Why operations work is protocol work
Protocol code is what miners, validators, and light clients see. Operations code is what node operators see — and in a decentralized network, node operators are the protocol. If running a node is difficult, observability is poor, or storage behavior is unpredictable, the network degrades in ways that no amount of protocol elegance can fix.
v0.18.0 addresses four concrete gaps.
OPS-1: Storage Profiles
The problem
Prior to v0.18.0, every Shell Chain node stored everything — full block bodies, complete state trie, all historical data — regardless of how it was used. A validator node and a light client proxy were configured identically. This made it impossible to operate a resource-constrained node correctly.
What shipped
Three declared profiles, set at node startup:
# node.toml
[storage]
profile = "full" # "archive" | "full" | "light"

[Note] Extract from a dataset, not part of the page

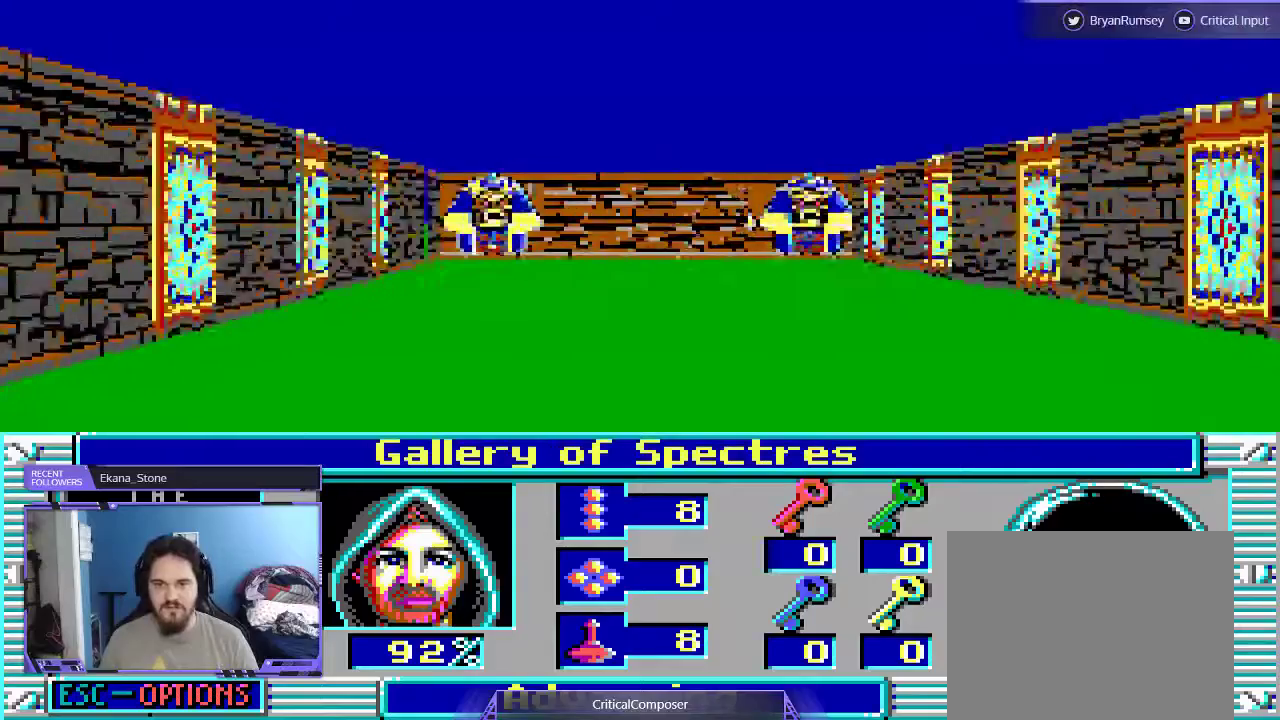
{"dt_ms": 500, "buttons": []}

| Profile | Block bodies | State trie | History depth |
|---|---|---|---|
archive |
All | Complete | Unlimited |
full |
Recent only | Recent only | Configurable (default 100k blocks) |
light |
Headers only | None (use witness proofs) | N/A |
On startup, the node validates that on-disk data is consistent with the
declared profile. If you declare full but the disk contains archive data,
the node starts normally (archive is a superset). If you declare archive
but the disk has already been pruned, startup fails with a clear error.
The shell_getStorageProfile RPC returns the current profile as a string.
Wallets and explorers can surface this to users.
Runtime switching
archive ↔ full switching is supported: you can restate the profile and
restart; pruning happens incrementally on the next startup. Downgrading to
light requires a full re-sync from a checkpoint.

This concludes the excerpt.